Valhall Shader Core
All Mali shader cores are structured as a number of fixed-function hardware blocks that are wrapped around a programmable core. The programmable core is the largest area of change in the Valhall GPU family, with some significant changes from the earlier Bifrost designs.
The following image shows a single execution core implementation and the fixed-function units that surround it:
The Valhall programmable Execution Core (EC) consists of one or more Processing Engines (PEs). The Mali-G57 and Mali-G77 have two PEs, and several shared data processing units, all of which are linked by a messaging fabric.
A Valhall core can perform 32 FP32 FMAs, read four bilinear filtered texture samples, blend two fragments, and write two pixels per clock.
The processing engines
Each PE executes the programmable shader instructions.
Each PE includes three arithmetic processing pipelines:
- FMA pipeline with is used for complex maths operations
- CVT pipeline which is used for simple maths operations
- SFU pipeline which is used for special functions
The FMA and SVT pipelines are 16-wide, the SFU pipeline is 4-wide and runs at one quarter of the throughput of the other two.
Programs can use up to 32x32-bit registers while maintaining full thread occupancy. More complex programs can use to up 64 at the expense of reduced thread count.
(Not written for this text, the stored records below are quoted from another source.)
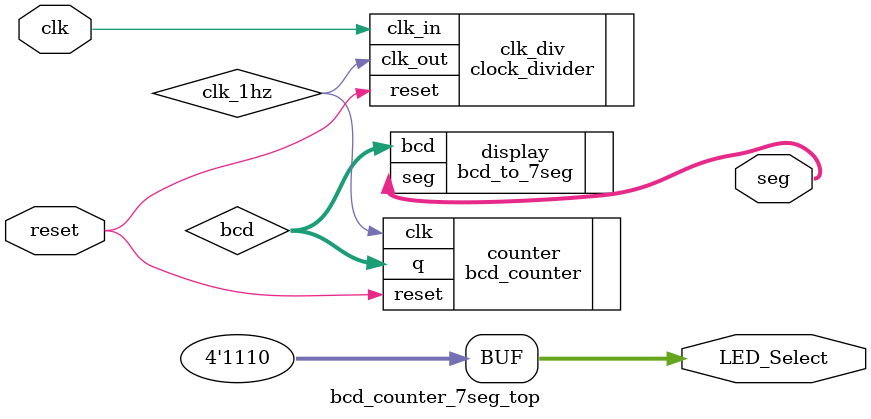
<source format=v>
module bcd_counter_7seg_top (
    input wire clk,       // 100 MHz clock input
    input wire reset,     // Reset input
    output wire [6:0] seg, // 7-segment display output (a-g)
    output wire [3:0] LED_Select
);

    wire clk_1hz;         // 1 Hz clock signal
    wire [3:0] bcd;       // 4-bit BCD output from the counter
    assign LED_Select=4'b1110;

    // Instantiate the clock divider
    clock_divider clk_div (
        .clk_in(clk),
        .reset(reset),
        .clk_out(clk_1hz)
    );

    // Instantiate the BCD counter
    bcd_counter counter (
        .clk(clk_1hz),
        .reset(reset),
        .q(bcd)
    );

    // Instantiate the 7-segment display driver
    bcd_to_7seg display (
        .bcd(bcd),
        .seg(seg)
    );

endmodule

</source>
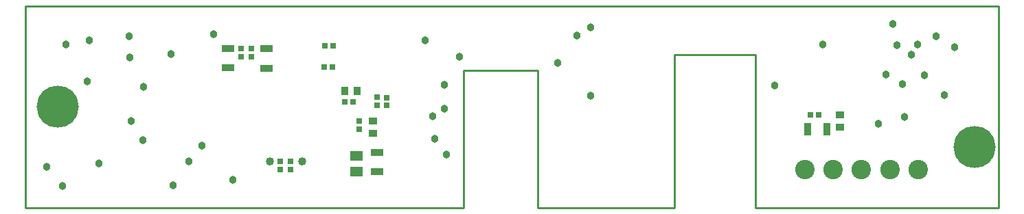
<source format=gbs>
%FSLAX25Y25*%
%MOIN*%
G70*
G01*
G75*
G04 Layer_Color=16711935*
%ADD10R,0.03150X0.05906*%
%ADD11R,0.07087X0.07874*%
%ADD12R,0.07087X0.03937*%
%ADD13R,0.02362X0.02362*%
%ADD14R,0.01654X0.05315*%
%ADD15R,0.05512X0.07480*%
%ADD16R,0.01200X0.01800*%
%ADD17R,0.02756X0.03347*%
%ADD18R,0.10236X0.10236*%
%ADD19R,0.01200X0.03400*%
%ADD20R,0.03400X0.01200*%
%ADD21O,0.02362X0.08661*%
%ADD22C,0.08000*%
%ADD23C,0.01500*%
%ADD24C,0.02000*%
%ADD25C,0.01000*%
%ADD26C,0.01200*%
%ADD27C,0.00800*%
%ADD28C,0.04000*%
%ADD29C,0.05000*%
%ADD30R,0.07218X0.03143*%
%ADD31R,0.03500X0.16700*%
%ADD32R,0.14100X0.03143*%
%ADD33R,0.13100X0.05000*%
%ADD34R,0.03800X0.29600*%
%ADD35R,0.05600X0.30100*%
%ADD36R,0.26100X0.04400*%
%ADD37R,0.18600X0.15300*%
%ADD38C,0.19685*%
%ADD39C,0.08661*%
%ADD40C,0.03228*%
%ADD41C,0.03000*%
%ADD42C,0.02000*%
%ADD43C,0.04000*%
%ADD44R,0.05315X0.02559*%
%ADD45R,0.02362X0.02362*%
%ADD46R,0.03347X0.02756*%
%ADD47R,0.05118X0.03937*%
%ADD48R,0.02559X0.05315*%
%ADD49C,0.03000*%
%ADD50R,0.12464X0.03143*%
%ADD51R,0.13939X0.02900*%
%ADD52R,0.02800X0.15100*%
%ADD53C,0.00600*%
%ADD54C,0.02362*%
%ADD55C,0.00984*%
%ADD56C,0.01969*%
%ADD57C,0.00500*%
%ADD58C,0.00787*%
%ADD59R,0.03950X0.06706*%
%ADD60R,0.07887X0.08674*%
%ADD61R,0.07887X0.04737*%
%ADD62R,0.03162X0.03162*%
%ADD63R,0.02454X0.06115*%
%ADD64R,0.06312X0.08280*%
%ADD65R,0.02000X0.02600*%
%ADD66R,0.03556X0.04147*%
%ADD67R,0.11236X0.11236*%
%ADD68R,0.02200X0.04400*%
%ADD69R,0.04400X0.02200*%
%ADD70O,0.03162X0.09461*%
%ADD71C,0.20485*%
%ADD72C,0.09461*%
%ADD73C,0.04028*%
%ADD74C,0.03800*%
%ADD75R,0.06115X0.03359*%
%ADD76R,0.03162X0.03162*%
%ADD77R,0.04147X0.03556*%
%ADD78R,0.05918X0.04737*%
%ADD79R,0.03359X0.06115*%
D25*
X354331Y-98425D02*
X472441D01*
X248700D02*
X314900D01*
X0D02*
Y0D01*
X472441D01*
X0Y-98425D02*
X212598D01*
X472441D02*
Y0D01*
X212598Y-98425D02*
Y-31496D01*
X212500D02*
X248700D01*
Y-98425D02*
Y-31496D01*
X354331Y-98425D02*
Y-23622D01*
X314900D02*
X354331D01*
X314900Y-98425D02*
Y-23622D01*
D62*
X104700Y-24673D02*
D03*
Y-20736D02*
D03*
X109700Y-24673D02*
D03*
Y-20736D02*
D03*
X170600Y-48437D02*
D03*
Y-44500D02*
D03*
X175400Y-48537D02*
D03*
Y-44600D02*
D03*
X162100Y-60137D02*
D03*
Y-56200D02*
D03*
X123500Y-79837D02*
D03*
Y-75900D02*
D03*
X128800Y-79837D02*
D03*
Y-75900D02*
D03*
D66*
X155095Y-41400D02*
D03*
X161000D02*
D03*
D71*
X15748Y-49213D02*
D03*
X460630Y-68898D02*
D03*
D72*
X378200Y-79900D02*
D03*
X391980D02*
D03*
X405759D02*
D03*
X419539D02*
D03*
X433318D02*
D03*
D73*
X118726Y-75767D02*
D03*
X134474D02*
D03*
D74*
X420900Y-8900D02*
D03*
X417600Y-33500D02*
D03*
X451100Y-20000D02*
D03*
X430100Y-23900D02*
D03*
X425500Y-38000D02*
D03*
X197500Y-53900D02*
D03*
X198500Y-64800D02*
D03*
X274300Y-10500D02*
D03*
X433000Y-18700D02*
D03*
X436400Y-33700D02*
D03*
X446000Y-43500D02*
D03*
X274400Y-43900D02*
D03*
X210500Y-24900D02*
D03*
X50400Y-14700D02*
D03*
X30900Y-16800D02*
D03*
X79200Y-75900D02*
D03*
X57200Y-39300D02*
D03*
X51300Y-56200D02*
D03*
X35800Y-76900D02*
D03*
X18000Y-87900D02*
D03*
X10200Y-78500D02*
D03*
X91200Y-13700D02*
D03*
X70500Y-23400D02*
D03*
X29900Y-36700D02*
D03*
X19600Y-18900D02*
D03*
X50800Y-25000D02*
D03*
X100800Y-84900D02*
D03*
X85600Y-68000D02*
D03*
X71500Y-87400D02*
D03*
X56900Y-65400D02*
D03*
X204400Y-72500D02*
D03*
X203200Y-50100D02*
D03*
X267600Y-14500D02*
D03*
X258300Y-27800D02*
D03*
X194000Y-16700D02*
D03*
X203200Y-38300D02*
D03*
X442000Y-14900D02*
D03*
X387100Y-18700D02*
D03*
X363500Y-38900D02*
D03*
X414100Y-57400D02*
D03*
X426800Y-54100D02*
D03*
X423100Y-19100D02*
D03*
D75*
X117000Y-30300D02*
D03*
Y-20851D02*
D03*
X98300Y-30100D02*
D03*
Y-20651D02*
D03*
X170800Y-80849D02*
D03*
Y-71400D02*
D03*
D76*
X145285Y-19304D02*
D03*
X149222D02*
D03*
X145116Y-29879D02*
D03*
X149054D02*
D03*
X155000Y-46700D02*
D03*
X158937D02*
D03*
X381063Y-53000D02*
D03*
X385000D02*
D03*
D77*
X168700Y-56100D02*
D03*
Y-62006D02*
D03*
X395200Y-59000D02*
D03*
Y-53095D02*
D03*
D78*
X160500Y-73000D02*
D03*
Y-80874D02*
D03*
D79*
X389100Y-60200D02*
D03*
X379651D02*
D03*
M02*

</source>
The arithmetic units in the Valhall PE implement a warp-based vectorization scheme to improve functional unit utilization. To improve processing speed, multiple threads are grouped into a set of bundle, which is called a warp, before being executed in parallel by the GPU. Valhall uses 16-wide warps.
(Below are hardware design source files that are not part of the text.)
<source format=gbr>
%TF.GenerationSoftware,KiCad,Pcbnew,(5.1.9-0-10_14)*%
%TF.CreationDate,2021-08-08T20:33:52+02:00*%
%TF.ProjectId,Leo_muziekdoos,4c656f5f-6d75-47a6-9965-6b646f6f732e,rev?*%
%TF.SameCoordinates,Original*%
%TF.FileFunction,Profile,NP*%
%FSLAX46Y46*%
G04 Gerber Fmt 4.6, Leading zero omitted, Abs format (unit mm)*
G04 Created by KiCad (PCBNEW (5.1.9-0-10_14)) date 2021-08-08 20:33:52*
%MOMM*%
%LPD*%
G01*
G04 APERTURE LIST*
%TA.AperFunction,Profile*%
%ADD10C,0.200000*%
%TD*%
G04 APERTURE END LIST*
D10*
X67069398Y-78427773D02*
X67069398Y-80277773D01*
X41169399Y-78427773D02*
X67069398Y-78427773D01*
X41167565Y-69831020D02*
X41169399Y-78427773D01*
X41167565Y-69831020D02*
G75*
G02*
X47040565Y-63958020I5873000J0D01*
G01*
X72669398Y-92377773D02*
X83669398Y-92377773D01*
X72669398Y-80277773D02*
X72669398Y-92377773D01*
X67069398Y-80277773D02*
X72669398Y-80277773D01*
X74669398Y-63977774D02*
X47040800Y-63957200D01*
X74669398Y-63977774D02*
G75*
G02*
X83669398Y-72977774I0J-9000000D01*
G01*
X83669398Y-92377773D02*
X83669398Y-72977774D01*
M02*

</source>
For of a single thread, this architecture looks like a stream of scalar 32-bit operations. This means that achieving high utilization of the hardware is a relative straight forward task for the shader compiler. However, the underlying hardware keeps the efficiency benefit of being a vector unit with a single set of control logic. This unit can be amortized over all of the threads in the warp.
The two following diagrams illustrate the advantages of keeping the hardware units busy, regardless of the vector length in the program.
In this example, a vec3 arithmetic operation maps onto a pure SIMD (Single instruction, multiple data) unit, where a pipeline executes one thread per clock:
By contrast, in this example the pipeline in a 4-wide warp unit, executes one lane per thread for four threads per clock:
Valhall maintains native support for int8, int16, and fp16 data types. These data types can be packed using SIMD instructions to fill each 32-bit data processing lane. This arrangement maintains the power efficiency and performance that is provided by the types that are narrower than 32-bits.
A single 16-wide warp maths unit can therefore perform 32x fp16/int16 operations per clock cycle, or 64x int8 operations per clock cycle.
The load/store unit is responsible for all shader memory accesses which are not related to texture samplers. This includes generic pointer-based memory access, buffer access, atomics, and imageLoad() and imageStore() accesses for mutable image data.
Data that is stored in a single 64-byte cache line per clock cycle can be accessed. Warp unit accesses are optimized to reduce unique cache access requests. For example, data can be returned in a single cycle if all threads access data inside the same cache line.
We recommend that you use shader algorithms that exploit the wide data access, and the cross-thread merging functionalities, of the load/store unit.
- Use vector loads and stores in each thread.
- Access sequential address ranges across the threads in a warp
The load/store unit includes 16KB L1 data cache per core, which is backed up by the shared L2 cache.
The varying unit is a dedicated fixed-function varying interpolator. The varying unit ensures good functional unit utilization by using warp vectorization.
For every clock, the varying unit can interpolate 32 bits for every thread in a warp. For example, interpolating a mediump - fp16 - vec4 takes two cycles. Therefore, interpolation of a mediump fp16 is both faster, and more energy efficient, than interpolation of a highp fp32.